Structured diff data
=== Begin Enclosure ===

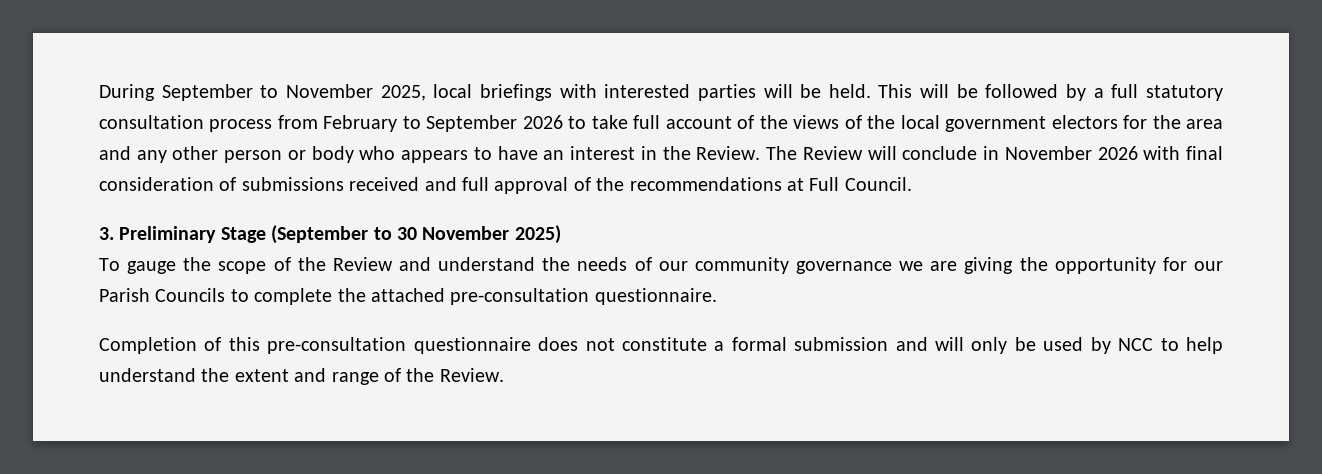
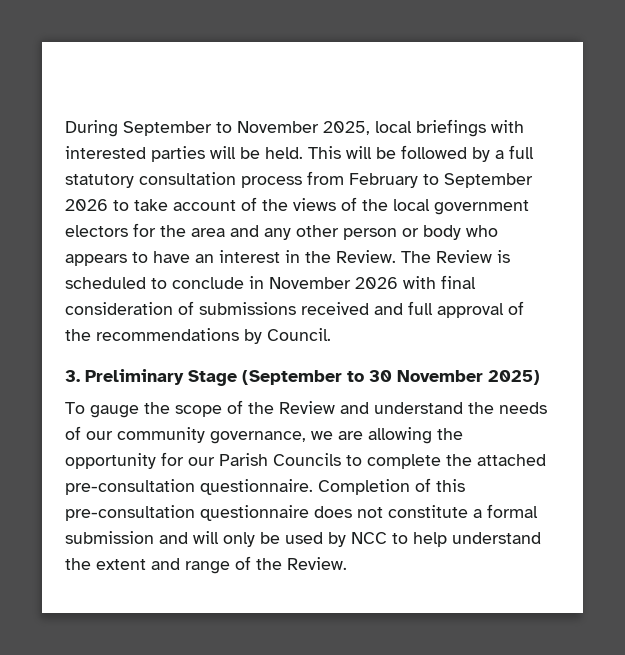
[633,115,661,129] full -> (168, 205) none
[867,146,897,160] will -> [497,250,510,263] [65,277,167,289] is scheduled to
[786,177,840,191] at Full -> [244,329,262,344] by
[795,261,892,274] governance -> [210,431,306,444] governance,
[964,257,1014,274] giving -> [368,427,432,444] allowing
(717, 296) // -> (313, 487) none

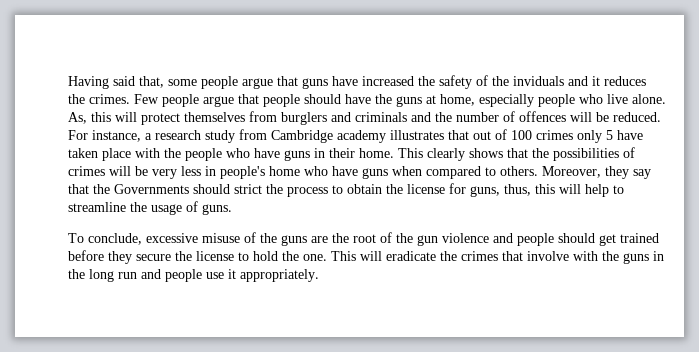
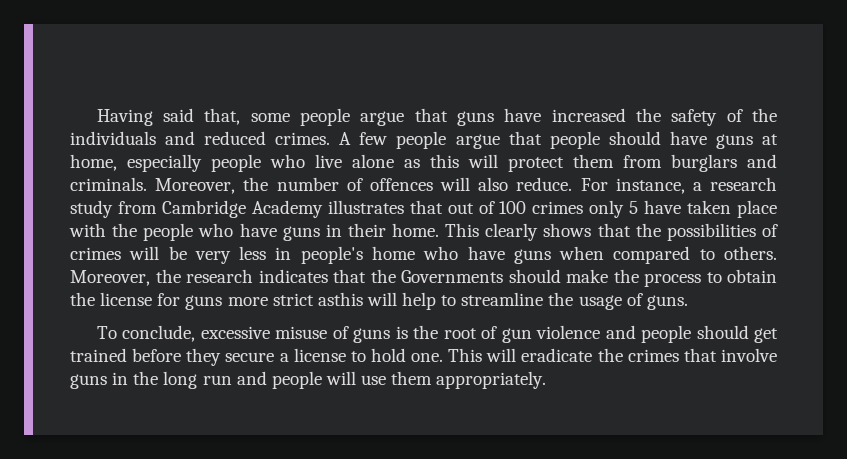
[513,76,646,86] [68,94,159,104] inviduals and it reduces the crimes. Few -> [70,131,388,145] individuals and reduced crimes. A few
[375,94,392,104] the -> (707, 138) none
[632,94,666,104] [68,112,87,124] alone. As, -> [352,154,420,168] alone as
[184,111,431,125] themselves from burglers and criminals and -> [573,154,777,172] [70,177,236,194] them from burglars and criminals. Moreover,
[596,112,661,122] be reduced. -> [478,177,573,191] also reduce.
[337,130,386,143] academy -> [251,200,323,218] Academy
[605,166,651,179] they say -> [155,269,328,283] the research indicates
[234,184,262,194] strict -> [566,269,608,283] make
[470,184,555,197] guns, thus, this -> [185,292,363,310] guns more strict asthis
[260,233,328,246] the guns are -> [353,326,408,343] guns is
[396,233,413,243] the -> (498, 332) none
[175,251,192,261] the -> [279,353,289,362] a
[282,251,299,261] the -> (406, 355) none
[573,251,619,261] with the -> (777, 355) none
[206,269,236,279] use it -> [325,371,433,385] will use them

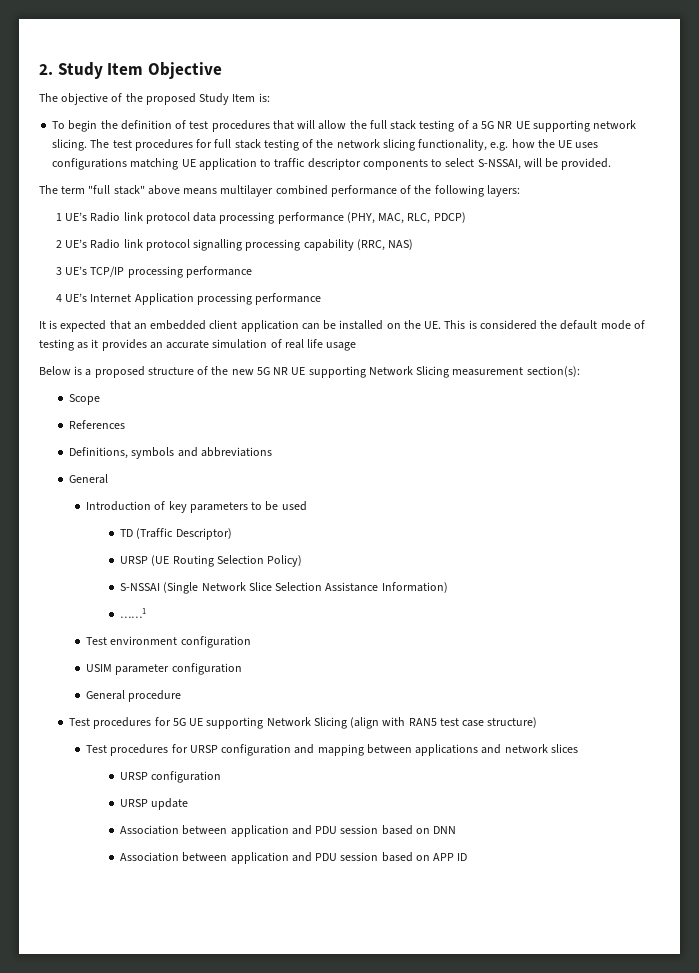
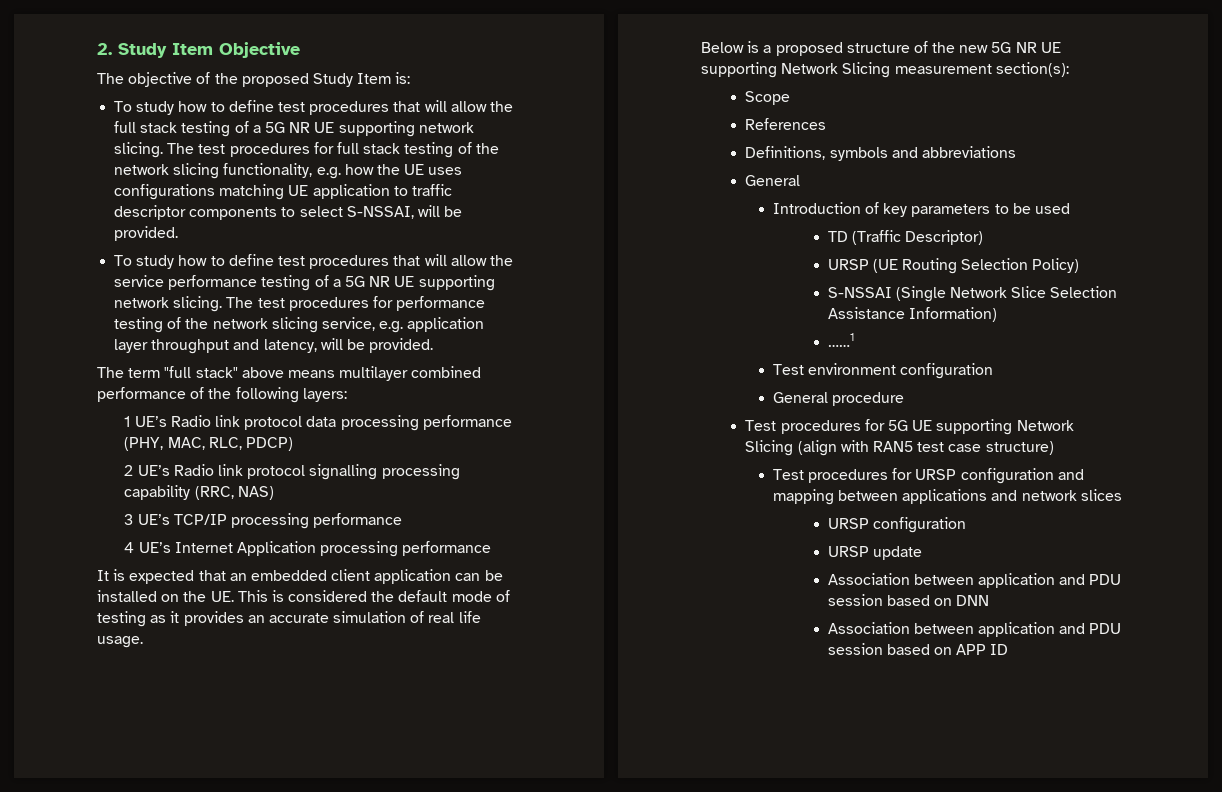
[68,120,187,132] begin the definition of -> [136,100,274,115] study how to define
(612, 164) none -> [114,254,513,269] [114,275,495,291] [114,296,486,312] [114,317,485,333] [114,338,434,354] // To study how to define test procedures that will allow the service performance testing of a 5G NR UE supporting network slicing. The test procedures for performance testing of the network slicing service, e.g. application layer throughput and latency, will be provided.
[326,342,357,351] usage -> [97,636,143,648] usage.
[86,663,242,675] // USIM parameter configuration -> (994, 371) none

=== End Enclosure ===

◆ What needs to be done: Return every line above that contains the word "strict".

◆ The completed task:
[234,184,262,194] strict -> [566,269,608,283] make
[470,184,555,197] guns, thus, this -> [185,292,363,310] guns more strict asthis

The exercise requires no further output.